:: TASK DATA ::

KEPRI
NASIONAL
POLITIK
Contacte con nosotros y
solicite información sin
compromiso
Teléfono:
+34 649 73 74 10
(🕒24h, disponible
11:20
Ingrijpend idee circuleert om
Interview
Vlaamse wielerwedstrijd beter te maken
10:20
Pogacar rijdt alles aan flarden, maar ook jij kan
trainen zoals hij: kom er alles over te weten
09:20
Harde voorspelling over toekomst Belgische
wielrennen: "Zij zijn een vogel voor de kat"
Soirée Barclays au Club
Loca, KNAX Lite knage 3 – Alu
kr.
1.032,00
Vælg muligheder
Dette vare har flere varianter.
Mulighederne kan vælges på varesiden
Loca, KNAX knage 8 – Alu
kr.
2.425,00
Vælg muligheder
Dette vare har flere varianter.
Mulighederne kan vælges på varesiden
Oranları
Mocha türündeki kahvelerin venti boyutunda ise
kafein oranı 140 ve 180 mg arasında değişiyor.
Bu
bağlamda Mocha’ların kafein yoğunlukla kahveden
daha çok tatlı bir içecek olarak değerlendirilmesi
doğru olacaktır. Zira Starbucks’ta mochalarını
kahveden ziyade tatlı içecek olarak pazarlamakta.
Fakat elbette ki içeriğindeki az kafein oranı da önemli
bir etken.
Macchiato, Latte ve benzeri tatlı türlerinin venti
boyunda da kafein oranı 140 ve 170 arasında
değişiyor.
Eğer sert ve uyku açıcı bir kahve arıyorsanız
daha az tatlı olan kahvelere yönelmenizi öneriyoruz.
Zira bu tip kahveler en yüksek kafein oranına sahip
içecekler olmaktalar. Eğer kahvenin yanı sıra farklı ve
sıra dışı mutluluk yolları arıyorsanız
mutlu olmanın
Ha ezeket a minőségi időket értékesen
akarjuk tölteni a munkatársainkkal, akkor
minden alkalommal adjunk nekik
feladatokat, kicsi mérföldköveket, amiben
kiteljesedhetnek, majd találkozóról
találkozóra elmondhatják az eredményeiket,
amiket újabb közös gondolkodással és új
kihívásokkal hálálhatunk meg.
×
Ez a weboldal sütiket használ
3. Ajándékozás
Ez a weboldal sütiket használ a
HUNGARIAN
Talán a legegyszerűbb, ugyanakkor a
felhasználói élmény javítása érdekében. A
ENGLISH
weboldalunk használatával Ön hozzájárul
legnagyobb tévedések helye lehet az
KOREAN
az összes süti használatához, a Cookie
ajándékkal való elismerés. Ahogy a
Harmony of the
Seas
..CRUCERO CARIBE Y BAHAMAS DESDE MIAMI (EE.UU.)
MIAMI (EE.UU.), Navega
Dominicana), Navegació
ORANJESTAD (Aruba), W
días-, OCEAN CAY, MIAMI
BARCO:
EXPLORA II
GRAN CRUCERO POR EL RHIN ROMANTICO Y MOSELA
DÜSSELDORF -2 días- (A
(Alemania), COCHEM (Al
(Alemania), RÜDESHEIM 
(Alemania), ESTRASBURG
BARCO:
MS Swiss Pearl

:::

Show every line of the records above that contains the word "olarak".

SOLVED EXERCISE:
daha çok tatlı bir içecek olarak değerlendirilmesi
kahveden ziyade tatlı içecek olarak pazarlamakta.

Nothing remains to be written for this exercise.